Le Président Faustin Archange Touadera a révélé au grand jour ce qui se pense et se dit tout bas dans les couloirs des tribunaux et de palais de justice. « Investi par la Constitution de la noble mission de garantir l’indépendance du pouvoir judiciaire, je veillerai personnellement à cela, car sans une justice indépendante, il n’y a pas de paix, de stabilité et de développement » a promis Professeur Faustin Archange Touadera. Pour y arriver, il faut prendre les taureaux par les cornes en sanctionnant ceux qui violent la loi et mettre à la retraite les magistrats qui ont fait leur temps. Il est vrai que l’effectif de nos magistrats n’a pas encore atteint le niveau requis et qu’il n’est pas encore temps pour mettre certains hors jeu. Mais le prix en vaut la chandelle et on ne peut pas faire une omelette sans casser des œufs.
Evidemment, les acteurs judiciaires doivent prendre conscience de leur rôle en tant que régulateur de la vie en société.
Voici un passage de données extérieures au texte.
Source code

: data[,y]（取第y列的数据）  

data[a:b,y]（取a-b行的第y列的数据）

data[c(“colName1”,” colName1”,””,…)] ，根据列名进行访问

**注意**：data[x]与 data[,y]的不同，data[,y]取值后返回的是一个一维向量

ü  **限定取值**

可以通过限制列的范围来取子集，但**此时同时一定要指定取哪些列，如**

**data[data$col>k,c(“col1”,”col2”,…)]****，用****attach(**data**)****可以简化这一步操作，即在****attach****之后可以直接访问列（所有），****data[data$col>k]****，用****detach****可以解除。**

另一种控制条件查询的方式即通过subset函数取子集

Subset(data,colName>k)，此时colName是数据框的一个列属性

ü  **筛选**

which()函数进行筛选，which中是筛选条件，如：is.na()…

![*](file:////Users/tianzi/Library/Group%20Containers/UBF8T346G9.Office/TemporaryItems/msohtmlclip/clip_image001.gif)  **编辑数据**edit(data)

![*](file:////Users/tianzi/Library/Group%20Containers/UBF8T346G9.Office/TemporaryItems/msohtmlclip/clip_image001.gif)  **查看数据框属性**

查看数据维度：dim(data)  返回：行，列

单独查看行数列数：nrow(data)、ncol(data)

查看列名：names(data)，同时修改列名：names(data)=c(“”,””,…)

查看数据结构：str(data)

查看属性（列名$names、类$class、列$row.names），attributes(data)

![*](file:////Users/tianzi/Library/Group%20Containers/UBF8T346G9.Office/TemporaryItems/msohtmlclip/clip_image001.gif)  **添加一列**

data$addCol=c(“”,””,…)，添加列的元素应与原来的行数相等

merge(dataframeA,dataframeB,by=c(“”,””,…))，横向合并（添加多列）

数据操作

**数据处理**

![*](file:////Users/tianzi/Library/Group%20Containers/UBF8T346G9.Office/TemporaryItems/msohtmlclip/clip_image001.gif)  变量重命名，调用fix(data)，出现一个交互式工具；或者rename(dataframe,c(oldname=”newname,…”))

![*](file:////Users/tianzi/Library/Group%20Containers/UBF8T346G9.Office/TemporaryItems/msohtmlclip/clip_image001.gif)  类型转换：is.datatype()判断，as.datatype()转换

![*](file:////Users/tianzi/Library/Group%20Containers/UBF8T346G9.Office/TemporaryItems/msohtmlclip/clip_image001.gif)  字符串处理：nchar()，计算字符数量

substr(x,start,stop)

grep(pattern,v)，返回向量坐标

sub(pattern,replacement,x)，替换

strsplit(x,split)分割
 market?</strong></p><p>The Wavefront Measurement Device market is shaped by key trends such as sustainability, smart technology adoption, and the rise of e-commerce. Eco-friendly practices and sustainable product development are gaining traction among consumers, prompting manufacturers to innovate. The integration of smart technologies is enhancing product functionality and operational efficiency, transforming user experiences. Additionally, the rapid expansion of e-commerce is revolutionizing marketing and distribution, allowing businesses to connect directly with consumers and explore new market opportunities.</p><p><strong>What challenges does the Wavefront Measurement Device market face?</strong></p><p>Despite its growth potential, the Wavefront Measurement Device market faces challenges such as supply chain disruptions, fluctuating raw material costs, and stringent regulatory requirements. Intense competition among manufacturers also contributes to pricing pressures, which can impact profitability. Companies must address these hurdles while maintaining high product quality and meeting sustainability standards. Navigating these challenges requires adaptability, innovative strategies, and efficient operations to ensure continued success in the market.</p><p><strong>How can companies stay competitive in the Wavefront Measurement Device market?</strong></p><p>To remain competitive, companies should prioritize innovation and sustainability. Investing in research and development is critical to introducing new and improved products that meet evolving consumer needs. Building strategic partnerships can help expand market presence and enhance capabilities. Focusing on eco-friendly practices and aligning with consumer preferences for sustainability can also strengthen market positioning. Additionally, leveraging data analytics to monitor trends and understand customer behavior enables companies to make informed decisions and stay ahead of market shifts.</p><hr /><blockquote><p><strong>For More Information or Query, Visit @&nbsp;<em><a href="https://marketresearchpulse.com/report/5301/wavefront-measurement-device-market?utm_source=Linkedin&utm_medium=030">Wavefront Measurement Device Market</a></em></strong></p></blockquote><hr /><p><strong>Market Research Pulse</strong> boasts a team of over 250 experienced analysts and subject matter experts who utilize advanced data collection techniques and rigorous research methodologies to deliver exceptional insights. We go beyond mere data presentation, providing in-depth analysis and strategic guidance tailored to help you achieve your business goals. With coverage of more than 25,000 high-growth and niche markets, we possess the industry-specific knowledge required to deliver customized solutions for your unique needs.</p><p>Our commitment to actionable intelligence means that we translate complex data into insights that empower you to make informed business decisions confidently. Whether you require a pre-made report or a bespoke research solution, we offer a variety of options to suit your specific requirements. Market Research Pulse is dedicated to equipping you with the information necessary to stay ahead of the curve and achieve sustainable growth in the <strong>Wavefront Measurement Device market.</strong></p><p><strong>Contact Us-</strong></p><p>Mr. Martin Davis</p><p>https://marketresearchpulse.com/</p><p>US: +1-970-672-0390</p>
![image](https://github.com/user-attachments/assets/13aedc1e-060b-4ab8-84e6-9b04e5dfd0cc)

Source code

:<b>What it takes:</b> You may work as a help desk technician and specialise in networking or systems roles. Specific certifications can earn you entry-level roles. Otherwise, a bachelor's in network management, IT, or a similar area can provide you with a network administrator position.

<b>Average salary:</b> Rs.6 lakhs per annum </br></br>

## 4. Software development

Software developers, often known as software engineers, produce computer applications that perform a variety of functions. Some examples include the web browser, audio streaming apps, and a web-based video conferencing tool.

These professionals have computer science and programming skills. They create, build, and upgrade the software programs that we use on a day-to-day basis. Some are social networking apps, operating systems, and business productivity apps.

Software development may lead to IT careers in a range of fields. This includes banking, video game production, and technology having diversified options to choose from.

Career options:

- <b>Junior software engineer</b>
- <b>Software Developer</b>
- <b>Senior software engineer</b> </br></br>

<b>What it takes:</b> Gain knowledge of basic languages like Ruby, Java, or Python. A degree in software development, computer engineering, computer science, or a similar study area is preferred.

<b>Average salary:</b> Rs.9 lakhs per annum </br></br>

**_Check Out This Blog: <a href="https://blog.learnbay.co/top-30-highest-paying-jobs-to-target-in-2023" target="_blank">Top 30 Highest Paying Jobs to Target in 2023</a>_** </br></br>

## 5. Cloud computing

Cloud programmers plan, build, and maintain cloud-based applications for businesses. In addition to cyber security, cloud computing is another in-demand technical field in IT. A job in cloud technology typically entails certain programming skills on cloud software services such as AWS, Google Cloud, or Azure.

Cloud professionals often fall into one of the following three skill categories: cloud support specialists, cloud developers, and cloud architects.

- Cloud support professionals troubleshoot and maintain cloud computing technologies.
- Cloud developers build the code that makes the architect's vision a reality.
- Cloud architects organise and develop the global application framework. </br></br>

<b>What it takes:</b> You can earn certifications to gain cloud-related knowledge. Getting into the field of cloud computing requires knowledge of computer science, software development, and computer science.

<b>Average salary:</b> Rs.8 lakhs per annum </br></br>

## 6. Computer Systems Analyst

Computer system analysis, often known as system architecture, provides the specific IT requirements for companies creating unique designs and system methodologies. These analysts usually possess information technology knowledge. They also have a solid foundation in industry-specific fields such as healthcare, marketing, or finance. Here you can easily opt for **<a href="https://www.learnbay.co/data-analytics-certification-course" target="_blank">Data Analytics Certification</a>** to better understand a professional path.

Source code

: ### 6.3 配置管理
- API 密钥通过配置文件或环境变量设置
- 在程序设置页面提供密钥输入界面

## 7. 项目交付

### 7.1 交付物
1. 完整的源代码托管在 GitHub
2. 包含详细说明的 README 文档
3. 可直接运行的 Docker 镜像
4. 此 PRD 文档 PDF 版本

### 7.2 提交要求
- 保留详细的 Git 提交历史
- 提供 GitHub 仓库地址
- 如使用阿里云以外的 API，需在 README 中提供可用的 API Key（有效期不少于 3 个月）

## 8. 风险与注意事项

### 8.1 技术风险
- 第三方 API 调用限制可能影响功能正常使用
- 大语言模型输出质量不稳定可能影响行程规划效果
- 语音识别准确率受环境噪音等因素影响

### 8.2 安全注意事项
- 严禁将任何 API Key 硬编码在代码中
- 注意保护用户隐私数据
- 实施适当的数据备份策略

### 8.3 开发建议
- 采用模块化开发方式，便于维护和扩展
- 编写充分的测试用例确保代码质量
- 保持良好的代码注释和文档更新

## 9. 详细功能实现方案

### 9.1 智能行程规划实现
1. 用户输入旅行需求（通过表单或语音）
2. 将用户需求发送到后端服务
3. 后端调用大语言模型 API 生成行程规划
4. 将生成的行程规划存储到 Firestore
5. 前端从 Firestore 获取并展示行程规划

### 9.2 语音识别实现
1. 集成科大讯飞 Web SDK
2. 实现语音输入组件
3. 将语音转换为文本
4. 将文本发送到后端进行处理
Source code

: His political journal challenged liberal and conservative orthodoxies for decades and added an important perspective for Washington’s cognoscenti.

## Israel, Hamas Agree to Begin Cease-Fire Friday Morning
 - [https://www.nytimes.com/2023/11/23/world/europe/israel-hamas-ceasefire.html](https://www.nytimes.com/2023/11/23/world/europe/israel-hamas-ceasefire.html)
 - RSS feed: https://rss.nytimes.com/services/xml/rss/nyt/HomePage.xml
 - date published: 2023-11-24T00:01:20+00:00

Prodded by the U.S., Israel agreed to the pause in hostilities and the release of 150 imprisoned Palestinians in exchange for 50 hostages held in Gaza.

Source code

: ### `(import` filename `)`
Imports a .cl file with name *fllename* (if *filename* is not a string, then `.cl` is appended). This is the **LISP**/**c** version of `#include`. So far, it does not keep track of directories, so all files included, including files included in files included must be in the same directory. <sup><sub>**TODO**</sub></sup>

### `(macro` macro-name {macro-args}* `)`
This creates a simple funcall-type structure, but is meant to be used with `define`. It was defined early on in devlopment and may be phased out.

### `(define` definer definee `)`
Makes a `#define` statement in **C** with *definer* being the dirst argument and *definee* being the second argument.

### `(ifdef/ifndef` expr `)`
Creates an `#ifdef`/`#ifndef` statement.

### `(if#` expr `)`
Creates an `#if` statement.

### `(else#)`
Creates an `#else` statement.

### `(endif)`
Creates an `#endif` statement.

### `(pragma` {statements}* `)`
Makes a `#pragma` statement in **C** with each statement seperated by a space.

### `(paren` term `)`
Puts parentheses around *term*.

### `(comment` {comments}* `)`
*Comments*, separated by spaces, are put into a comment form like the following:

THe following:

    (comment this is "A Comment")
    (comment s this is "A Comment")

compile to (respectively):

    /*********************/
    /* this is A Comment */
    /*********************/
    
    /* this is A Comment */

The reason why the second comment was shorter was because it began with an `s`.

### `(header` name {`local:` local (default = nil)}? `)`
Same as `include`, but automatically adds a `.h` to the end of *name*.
Le peuple, au nom duquel la justice est rendue, se félicite des actions menées dans le cadre de la lutte contre l’impunité avec l’organisation régulière des sessions criminelles pour donner à chacun ce qu’il mérite, tous ceux qui se sont mis au travers de la loi par les faits des crimes. Toutefois, engager des poursuites contre les auteurs des crimes économiques et financiers seraient le couronnement des efforts consentis pour une justice libre et indépendante.
Une justice qui doit favoriser le climat des affaires afin de donner la possibilité aux investisseurs de participer à la croissance économique de la République centrafricaine.
Le Président Faustin Archange Touadera l’a clairement exprimé : « Je reste déterminé à œuvrer pour l’indépendance réelle de la justice, l’accès de tous les Centrafricains à la justice et l’amélioration des conditions de travail des acteurs judiciaires, afin de renouer la confiance entre la justice et les justiciables et la faire participer efficacement à l’amélioration du climat des affaires, un élément clé de la croissance et du développement de notre pays ».
La volonté politique est affichée au plus haut sommet de l’Etat et doit être traduite en acte par l’Exécutif notamment par un Gouvernement d’action dynamique. D’autres chantiers ont été annoncés notamment l’augmentation de l’effectif des acteurs judiciaires et la création des tribunaux de grande instance dans neuf localités du pays.